Infinite Radio Batangas (DWKV)
- Lipa; Philippines;
- Broadcast area: Batangas and surrounding areas
- Frequency: 102.3 MHz
- Branding: 102.3 Infinite Radio

Programming
- Language: Filipino
- Format: Contemporary MOR, News, Talk
- Network: Infinite Radio

Ownership
- Owner: St. Jude Thaddeus Institute of Technology

History
- First air date: December 22, 2010
- Former names: Citibeat (December 22, 2010-March 15, 2023)

Technical information
- Licensing authority: NTC
- Power: 5,000 watts
- Transmitter coordinates: 13°56′33″N 121°09′08″E﻿ / ﻿13.94252°N 121.15209°E

= DWKV =

DWKV (102.3 FM), broadcasting as 102.3 Infinite Radio, is a radio station owned and operated by St. Jude Thaddeus Institute of Technology. The station's studio and transmitter are located at the 2nd Flr., EMC Building, P. Laygo St, Lipa, Batangas.

Its transmitter antenna is heavily directional to eastern Batangas in order to protect the signal of Lemery-based Radyo Natin, broadcasting 25 km southwest of Lipa.

==History==

CitiBeat logo

The station first went on the air on December 22, 2010 as CitiBeat 102.3 FM under the ownership of Kaissar Broadcasting Network, months after the demise of Lipa's sole radio station D'Best 98.5. At that time, the station was housed at the 3rd floor of the JR Business Complex in Brgy. Mataas na Lupa. Among its inaugural personalities were Ron Lozano (now with DWIZ), Zeus Corneja (now-deceased), Cristina Parrientes, and Amor Santiago (now with 98.5 Cool FM).

On its first months of operation, some radio stations in the market took umbrage at CitiBeat's signal feed spreading out to their frequencies within the city. By 2013, the problem has been resolved, but the offset issues still persisted near the station complex as its signals occupy 102.5 FM and 103.1 FM on some hotspots.

In March 2012, the station launched its first singing contest for radio, branded as Radyo Istariray, which featured aspiring singers who vied for prizes from station sponsors. However, by June 2012, sponsorship issues forced the station to shelve the contest, after its first mall show with the contestants' entries went unnoticed by the station.

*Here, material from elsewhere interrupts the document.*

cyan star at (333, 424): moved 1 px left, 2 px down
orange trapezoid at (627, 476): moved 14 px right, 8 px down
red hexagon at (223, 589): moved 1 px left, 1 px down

On March 15, 2023, CitiBeat signed off the air for the last time. By this time, St. Jude Thaddeus Institute of Technology acquired the frequency. Radyo Natin Lemery was heard on this frequency during the meantime.

In April 2023, the station returned on air, this time as Tricab Infinite Radio under the management of Lipa-based Tricab Media Production.

In May 2025, the station rebranded as simply Infinite Radio as SJTIT took over the station's entire operations.